The film stars Emilia Clarke (Lou) and Sam Claflin (Will) from Game of Thrones and The Hunger Games respectively. I've enjoyed both of their works in the past and they both make the most of the script that was given to them. Their budding charisma on screen is by far the highlight of the film. It's nice to see Clarke take on a lighter and more exuberant role than she has played in the past as it mirrors her off-screen personality as well.
Clarke's likability as Lou is put a test as she has to deal with the stern and far less cheerful, Will, who became paralyzed after a motorcycle accident. If you didn't guess it already, yes they do grow to live with each other's quirks and inconveniences and maybe even share some affection for each other. It's pretty much the basis for all of these romantic novels adapted for film, but if you're film has enough likable qualities to it, the overused plot points and clichés can be forgiven.
The main qualm for these characters are Will's questionable wishes about his future living as a quadriplegic and Lou's inability to fulfill her potential and aspirations due to her commitment as the breadwinner for her family. The way Lou effortlessly deals with these issues is what makes her so likable. It's also why you root for her and Will to become romantically involved as the film gives us compelling enough reasons to desire it. With that said, I was pleasantly surprised with how the romance is depicted. Everything is earned and not forced.

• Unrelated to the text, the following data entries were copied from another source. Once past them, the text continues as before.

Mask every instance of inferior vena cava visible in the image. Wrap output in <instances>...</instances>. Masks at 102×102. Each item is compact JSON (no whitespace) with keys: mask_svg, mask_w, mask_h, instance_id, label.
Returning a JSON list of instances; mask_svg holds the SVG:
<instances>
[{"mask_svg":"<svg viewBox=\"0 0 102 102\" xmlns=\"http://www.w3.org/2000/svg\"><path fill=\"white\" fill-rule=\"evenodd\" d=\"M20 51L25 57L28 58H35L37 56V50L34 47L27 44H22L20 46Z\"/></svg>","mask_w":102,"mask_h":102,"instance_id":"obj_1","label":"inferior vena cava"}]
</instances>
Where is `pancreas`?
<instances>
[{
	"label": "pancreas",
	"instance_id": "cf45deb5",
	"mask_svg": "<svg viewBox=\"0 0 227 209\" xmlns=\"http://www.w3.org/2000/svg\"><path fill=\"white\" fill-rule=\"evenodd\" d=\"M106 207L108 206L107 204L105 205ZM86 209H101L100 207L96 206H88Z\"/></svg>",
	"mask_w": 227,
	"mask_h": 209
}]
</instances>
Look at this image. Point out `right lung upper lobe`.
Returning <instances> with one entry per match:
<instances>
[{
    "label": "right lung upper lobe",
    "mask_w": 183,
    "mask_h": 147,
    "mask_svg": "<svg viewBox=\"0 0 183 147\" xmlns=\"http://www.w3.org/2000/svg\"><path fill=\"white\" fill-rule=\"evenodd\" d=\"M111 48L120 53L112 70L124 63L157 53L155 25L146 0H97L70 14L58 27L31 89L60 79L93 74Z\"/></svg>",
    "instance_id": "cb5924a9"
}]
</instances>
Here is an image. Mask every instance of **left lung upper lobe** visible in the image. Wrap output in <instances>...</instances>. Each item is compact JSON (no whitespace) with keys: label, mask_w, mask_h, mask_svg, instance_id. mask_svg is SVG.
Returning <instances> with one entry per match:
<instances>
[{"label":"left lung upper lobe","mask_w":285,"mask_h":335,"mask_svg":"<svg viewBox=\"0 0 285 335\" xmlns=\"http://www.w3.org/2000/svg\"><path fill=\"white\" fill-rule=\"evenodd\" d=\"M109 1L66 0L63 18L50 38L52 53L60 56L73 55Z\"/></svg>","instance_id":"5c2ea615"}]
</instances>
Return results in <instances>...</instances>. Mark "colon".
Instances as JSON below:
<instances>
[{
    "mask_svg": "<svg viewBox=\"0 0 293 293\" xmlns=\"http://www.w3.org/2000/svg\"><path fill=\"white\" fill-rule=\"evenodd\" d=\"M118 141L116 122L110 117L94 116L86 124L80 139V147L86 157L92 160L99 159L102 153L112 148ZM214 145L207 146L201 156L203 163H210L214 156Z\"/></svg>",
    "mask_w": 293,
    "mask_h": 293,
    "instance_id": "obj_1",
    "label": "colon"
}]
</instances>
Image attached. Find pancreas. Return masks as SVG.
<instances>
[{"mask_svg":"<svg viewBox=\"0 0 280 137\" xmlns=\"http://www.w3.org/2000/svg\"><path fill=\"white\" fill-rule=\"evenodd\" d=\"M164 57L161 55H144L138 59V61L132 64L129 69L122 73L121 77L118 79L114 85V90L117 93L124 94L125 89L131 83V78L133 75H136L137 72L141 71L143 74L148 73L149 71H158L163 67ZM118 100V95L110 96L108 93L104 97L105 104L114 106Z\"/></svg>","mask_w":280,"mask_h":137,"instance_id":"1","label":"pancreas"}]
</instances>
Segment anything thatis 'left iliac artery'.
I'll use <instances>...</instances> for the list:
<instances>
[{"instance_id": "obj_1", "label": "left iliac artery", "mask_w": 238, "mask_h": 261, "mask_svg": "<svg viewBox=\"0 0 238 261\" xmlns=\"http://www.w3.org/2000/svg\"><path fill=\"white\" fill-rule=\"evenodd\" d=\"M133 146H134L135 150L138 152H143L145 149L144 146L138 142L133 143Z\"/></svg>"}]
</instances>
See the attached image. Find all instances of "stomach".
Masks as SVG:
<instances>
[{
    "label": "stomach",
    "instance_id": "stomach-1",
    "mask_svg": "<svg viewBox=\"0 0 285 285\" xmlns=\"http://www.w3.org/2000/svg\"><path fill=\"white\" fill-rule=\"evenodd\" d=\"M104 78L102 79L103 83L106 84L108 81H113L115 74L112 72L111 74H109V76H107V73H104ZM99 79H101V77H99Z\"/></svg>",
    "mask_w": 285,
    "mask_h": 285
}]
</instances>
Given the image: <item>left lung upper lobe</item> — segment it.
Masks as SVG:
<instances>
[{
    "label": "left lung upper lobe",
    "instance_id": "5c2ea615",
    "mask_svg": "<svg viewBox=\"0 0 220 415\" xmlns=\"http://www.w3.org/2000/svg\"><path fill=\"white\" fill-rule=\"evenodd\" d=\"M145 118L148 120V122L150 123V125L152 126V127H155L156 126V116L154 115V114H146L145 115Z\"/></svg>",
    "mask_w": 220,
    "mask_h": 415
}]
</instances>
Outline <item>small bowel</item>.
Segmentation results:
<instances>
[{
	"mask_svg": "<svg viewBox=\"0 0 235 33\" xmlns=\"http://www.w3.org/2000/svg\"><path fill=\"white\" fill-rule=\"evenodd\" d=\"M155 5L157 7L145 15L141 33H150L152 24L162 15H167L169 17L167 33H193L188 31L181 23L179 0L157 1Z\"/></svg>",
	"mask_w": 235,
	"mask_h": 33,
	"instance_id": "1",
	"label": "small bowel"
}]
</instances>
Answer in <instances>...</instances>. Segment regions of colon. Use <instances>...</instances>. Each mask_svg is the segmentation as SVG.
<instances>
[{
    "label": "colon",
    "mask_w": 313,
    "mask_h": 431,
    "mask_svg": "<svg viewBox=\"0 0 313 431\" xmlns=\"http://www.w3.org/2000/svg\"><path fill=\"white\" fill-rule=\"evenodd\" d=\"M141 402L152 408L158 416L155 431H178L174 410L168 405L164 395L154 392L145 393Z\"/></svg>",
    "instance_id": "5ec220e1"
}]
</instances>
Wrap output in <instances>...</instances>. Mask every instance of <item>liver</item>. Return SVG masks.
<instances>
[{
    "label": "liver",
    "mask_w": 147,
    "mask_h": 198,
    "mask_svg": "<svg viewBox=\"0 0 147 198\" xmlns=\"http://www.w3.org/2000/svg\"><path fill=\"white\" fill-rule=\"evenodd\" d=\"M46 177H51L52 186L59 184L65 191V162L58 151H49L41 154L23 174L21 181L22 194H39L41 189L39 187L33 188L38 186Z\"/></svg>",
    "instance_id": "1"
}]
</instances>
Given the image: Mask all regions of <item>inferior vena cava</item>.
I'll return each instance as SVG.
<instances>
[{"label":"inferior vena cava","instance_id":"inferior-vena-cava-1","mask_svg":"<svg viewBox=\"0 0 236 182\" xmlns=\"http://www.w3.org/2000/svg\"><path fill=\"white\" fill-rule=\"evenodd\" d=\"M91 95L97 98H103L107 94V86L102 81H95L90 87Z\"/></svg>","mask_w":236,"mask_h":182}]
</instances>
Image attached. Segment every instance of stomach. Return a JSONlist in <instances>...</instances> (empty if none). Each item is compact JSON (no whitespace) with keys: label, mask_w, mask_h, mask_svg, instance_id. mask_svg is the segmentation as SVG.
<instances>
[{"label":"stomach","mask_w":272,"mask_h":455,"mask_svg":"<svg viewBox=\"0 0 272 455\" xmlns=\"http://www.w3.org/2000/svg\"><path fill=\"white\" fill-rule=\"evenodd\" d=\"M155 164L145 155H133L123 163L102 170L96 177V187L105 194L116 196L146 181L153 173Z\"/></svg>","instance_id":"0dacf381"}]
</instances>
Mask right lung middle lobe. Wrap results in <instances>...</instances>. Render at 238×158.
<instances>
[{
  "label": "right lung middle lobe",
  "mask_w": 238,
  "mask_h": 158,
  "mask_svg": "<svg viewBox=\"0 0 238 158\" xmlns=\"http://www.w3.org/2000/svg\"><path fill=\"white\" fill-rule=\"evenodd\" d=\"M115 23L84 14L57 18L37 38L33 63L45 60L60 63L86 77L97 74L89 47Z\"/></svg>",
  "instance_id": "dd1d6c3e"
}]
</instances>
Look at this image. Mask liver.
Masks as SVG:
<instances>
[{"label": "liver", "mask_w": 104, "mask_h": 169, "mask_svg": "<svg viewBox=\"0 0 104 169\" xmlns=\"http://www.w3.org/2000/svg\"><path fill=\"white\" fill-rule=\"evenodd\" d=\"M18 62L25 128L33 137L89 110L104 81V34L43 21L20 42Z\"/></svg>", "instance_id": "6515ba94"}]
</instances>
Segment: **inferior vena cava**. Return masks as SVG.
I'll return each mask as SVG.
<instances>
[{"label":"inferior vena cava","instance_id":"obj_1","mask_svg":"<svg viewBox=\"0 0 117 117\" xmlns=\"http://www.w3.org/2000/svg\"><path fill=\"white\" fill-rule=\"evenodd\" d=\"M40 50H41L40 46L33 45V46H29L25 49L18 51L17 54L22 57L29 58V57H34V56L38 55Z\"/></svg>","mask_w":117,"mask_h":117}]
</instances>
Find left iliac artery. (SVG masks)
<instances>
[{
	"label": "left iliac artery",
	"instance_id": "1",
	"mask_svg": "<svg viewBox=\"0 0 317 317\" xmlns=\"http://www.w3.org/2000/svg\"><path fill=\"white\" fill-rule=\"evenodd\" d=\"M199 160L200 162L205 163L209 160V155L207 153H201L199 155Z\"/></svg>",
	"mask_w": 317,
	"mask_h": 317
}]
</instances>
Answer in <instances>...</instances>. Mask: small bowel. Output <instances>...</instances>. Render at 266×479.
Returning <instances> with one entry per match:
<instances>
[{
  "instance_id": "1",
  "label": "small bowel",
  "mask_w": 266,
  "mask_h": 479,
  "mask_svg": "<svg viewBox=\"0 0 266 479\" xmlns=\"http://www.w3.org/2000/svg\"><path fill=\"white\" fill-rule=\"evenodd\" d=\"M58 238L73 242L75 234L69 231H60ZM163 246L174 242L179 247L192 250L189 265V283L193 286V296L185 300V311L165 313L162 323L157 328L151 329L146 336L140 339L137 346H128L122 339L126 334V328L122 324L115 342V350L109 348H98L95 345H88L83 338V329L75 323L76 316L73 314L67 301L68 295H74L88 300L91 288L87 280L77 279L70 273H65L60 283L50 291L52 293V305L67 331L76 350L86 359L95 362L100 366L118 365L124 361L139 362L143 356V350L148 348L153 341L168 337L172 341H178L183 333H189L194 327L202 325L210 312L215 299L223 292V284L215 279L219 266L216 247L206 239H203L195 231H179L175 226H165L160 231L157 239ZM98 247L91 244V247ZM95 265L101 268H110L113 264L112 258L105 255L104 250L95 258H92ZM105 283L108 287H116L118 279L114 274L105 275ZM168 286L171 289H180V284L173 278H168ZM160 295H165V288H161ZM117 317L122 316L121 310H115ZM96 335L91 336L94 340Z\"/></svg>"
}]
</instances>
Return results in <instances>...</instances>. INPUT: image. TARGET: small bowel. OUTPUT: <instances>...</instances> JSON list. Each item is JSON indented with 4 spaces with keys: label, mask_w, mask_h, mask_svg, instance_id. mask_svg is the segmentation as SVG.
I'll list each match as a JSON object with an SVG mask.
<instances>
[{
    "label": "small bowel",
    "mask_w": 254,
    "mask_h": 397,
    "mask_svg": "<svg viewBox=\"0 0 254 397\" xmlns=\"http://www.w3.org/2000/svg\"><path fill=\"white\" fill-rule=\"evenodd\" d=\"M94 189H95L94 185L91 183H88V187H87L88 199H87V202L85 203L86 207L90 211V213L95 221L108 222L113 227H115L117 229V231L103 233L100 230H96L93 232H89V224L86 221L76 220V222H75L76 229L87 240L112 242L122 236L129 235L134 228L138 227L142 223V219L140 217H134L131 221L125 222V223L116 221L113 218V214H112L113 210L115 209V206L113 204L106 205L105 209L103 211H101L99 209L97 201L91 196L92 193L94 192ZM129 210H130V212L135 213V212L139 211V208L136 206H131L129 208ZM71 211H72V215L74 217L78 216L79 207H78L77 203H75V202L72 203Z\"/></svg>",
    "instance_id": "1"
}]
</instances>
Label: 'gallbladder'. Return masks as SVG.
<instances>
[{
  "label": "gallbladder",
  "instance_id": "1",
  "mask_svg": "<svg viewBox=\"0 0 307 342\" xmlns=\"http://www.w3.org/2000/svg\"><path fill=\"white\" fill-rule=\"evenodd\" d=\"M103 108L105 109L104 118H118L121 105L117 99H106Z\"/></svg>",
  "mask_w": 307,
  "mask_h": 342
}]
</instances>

I think my only real complaints with the film involve its tendency to veer into clichéd territory. I'm not a fan of when romantic films play popular songs that tell you exactly how to feel as an audience member. Or when a certain character is written specifically to give us someone to dislike and is used a plot device more than anything else. On more than one occasion, Me Before You does that. But it's when the film attempts to take an original and realistic spin on the romance that the film really shines. It's because of the ladder that I think Me Before You is definitely worth a look.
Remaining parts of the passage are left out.